- Russian: Неоконченная повесть
- Directed by: Fridrikh Ermler
- Written by: Konstantin Isaev
- Produced by: Tamara Samoznayeva
- Starring: Elina Bystritskaya; Sergey Bondarchuk;
- Cinematography: Anatoli Nazarov
- Music by: Gavriil Popov
- Production company: Lenfilm
- Release date: October 17, 1955;
- Running time: 100 min.
- Country: Soviet Union
- Language: Russian

= Unfinished Story =

1955 soviet film

Unfinished Story (Неоконченная повесть) is a 1955 Soviet romantic drama film directed by Fridrikh Ermler.

== Plot ==
The local doctor Yelizaveta Maksimovna is a beautiful woman and a wonderful sympathetic person. She is lonely, although she is cared for by a confident and promising colleague. Yelizaveta Maksimovna has one patient, a manly, full-energy ship builder Yershov, chained to the bed with a paralysis of both legs.

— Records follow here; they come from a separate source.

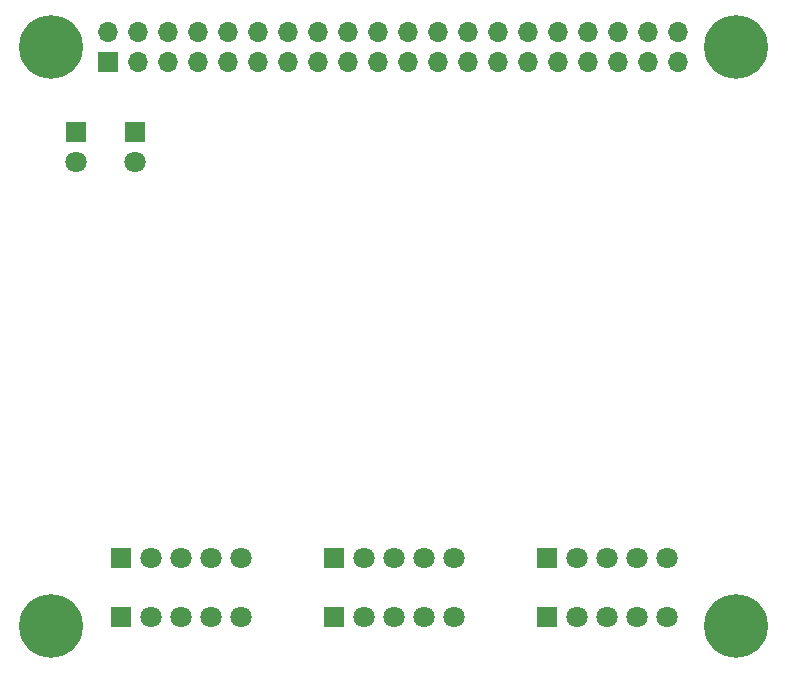
<source format=gbr>
%TF.GenerationSoftware,KiCad,Pcbnew,(5.1.10)-1*%
%TF.CreationDate,2021-12-08T13:53:17+01:00*%
%TF.ProjectId,shield_octo,73686965-6c64-45f6-9f63-746f2e6b6963,1*%
%TF.SameCoordinates,Original*%
%TF.FileFunction,Soldermask,Bot*%
%TF.FilePolarity,Negative*%
%FSLAX46Y46*%
G04 Gerber Fmt 4.6, Leading zero omitted, Abs format (unit mm)*
G04 Created by KiCad (PCBNEW (5.1.10)-1) date 2021-12-08 13:53:17*
%MOMM*%
%LPD*%
G01*
G04 APERTURE LIST*
%ADD10C,1.800000*%
%ADD11R,1.800000X1.800000*%
%ADD12O,1.700000X1.700000*%
%ADD13R,1.700000X1.700000*%
%ADD14C,5.400000*%
G04 APERTURE END LIST*
D10*
%TO.C,X4*%
X119668000Y-77208000D03*
D11*
X124668000Y-74668000D03*
D10*
X124668000Y-77208000D03*
D11*
X119668000Y-74668000D03*
%TD*%
%TO.C,X3*%
X123444000Y-110744000D03*
D10*
X125984000Y-110744000D03*
X128524000Y-110744000D03*
X131064000Y-110744000D03*
X133604000Y-110744000D03*
X133604000Y-115744000D03*
X131064000Y-115744000D03*
X128524000Y-115744000D03*
X125984000Y-115744000D03*
D11*
X123444000Y-115744000D03*
%TD*%
%TO.C,X2*%
X141478000Y-110744000D03*
D10*
X144018000Y-110744000D03*
X146558000Y-110744000D03*
X149098000Y-110744000D03*
X151638000Y-110744000D03*
X151638000Y-115744000D03*
X149098000Y-115744000D03*
X146558000Y-115744000D03*
X144018000Y-115744000D03*
D11*
X141478000Y-115744000D03*
%TD*%
%TO.C,X1*%
X159500000Y-110744000D03*
D10*
X162040000Y-110744000D03*
X164580000Y-110744000D03*
X167120000Y-110744000D03*
X169660000Y-110744000D03*
X169660000Y-115744000D03*
X167120000Y-115744000D03*
X164580000Y-115744000D03*
X162040000Y-115744000D03*
D11*
X159500000Y-115744000D03*
%TD*%
D12*
%TO.C,K1*%
X170660000Y-66230000D03*
X170660000Y-68770000D03*
X168120000Y-66230000D03*
X168120000Y-68770000D03*
X165580000Y-66230000D03*
X165580000Y-68770000D03*
X163040000Y-66230000D03*
X163040000Y-68770000D03*
X160500000Y-66230000D03*
X160500000Y-68770000D03*
X157960000Y-66230000D03*
X157960000Y-68770000D03*
X155420000Y-66230000D03*
X155420000Y-68770000D03*
X152880000Y-66230000D03*
X152880000Y-68770000D03*
X150340000Y-66230000D03*
X150340000Y-68770000D03*
X147800000Y-66230000D03*
X147800000Y-68770000D03*
X145260000Y-66230000D03*
X145260000Y-68770000D03*
X142720000Y-66230000D03*
X142720000Y-68770000D03*
X140180000Y-66230000D03*
X140180000Y-68770000D03*
X137640000Y-66230000D03*
X137640000Y-68770000D03*
X135100000Y-66230000D03*
X135100000Y-68770000D03*
X132560000Y-66230000D03*
X132560000Y-68770000D03*
X130020000Y-66230000D03*
X130020000Y-68770000D03*
X127480000Y-66230000D03*
X127480000Y-68770000D03*
X124940000Y-66230000D03*
X124940000Y-68770000D03*
X122400000Y-66230000D03*
D13*
X122400000Y-68770000D03*
%TD*%
D14*
%TO.C,H4*%
X175500000Y-67500000D03*
%TD*%
%TO.C,H3*%
X117500000Y-116500000D03*
%TD*%
%TO.C,H2*%
X175500000Y-116500000D03*
%TD*%
%TO.C,H1*%
X117500000Y-67500000D03*
%TD*%
M02*

</source>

All doctors recommend him rest, and Elizaveta Maksimovna advises to work and not feel sorry for herself. Yershov with all his heart falls in love with his doctor, and she loves him, but she does not dare to say her feelings, Ershov thinks that he has no hopes.

== Cast==
- Elina Bystritskaya as Yelizaveta Muromtseva
- Sergey Bondarchuk as Yuri Yershov
- Sofia Giatsintova as Anna Yershova, Yuri's Mother
- Yevgeny Samoylov as Aleksandr Aganin
- Yevgeni Lebedev as Fyodor Ivanovich
- Aleksandr Larikov as Grandpa Spirin
- German Khovanov as Vasili Spirin
- Yuri Tolubeyev as Nikolai Sladkov
- Erast Garin as Koloskov
- Antonina Bogdanova as Aunt Polya
- Vladimir Voronov as Ponomaryov
- Boris Leskin as patient simulator

== Release ==
Fridrikh Ermler's film watched 29.3 million viewers, which is 406 results in the history of Soviet film distribution.

==Criticism==
Éric Rohmer wrote in 1959: The Unfinished Story is not a production without finds. Ermler lacks Barnet's sense of humor or Donskoy's pictorial skill, but some episodes of his painting are excellent examples of Russian school cinema: inept courtship of a doctor colleague, a family feast, a night meeting with singing students. The Soviets should have stuck to this warm everyday intonation, developed it — although, to tell the truth, they never abandoned it.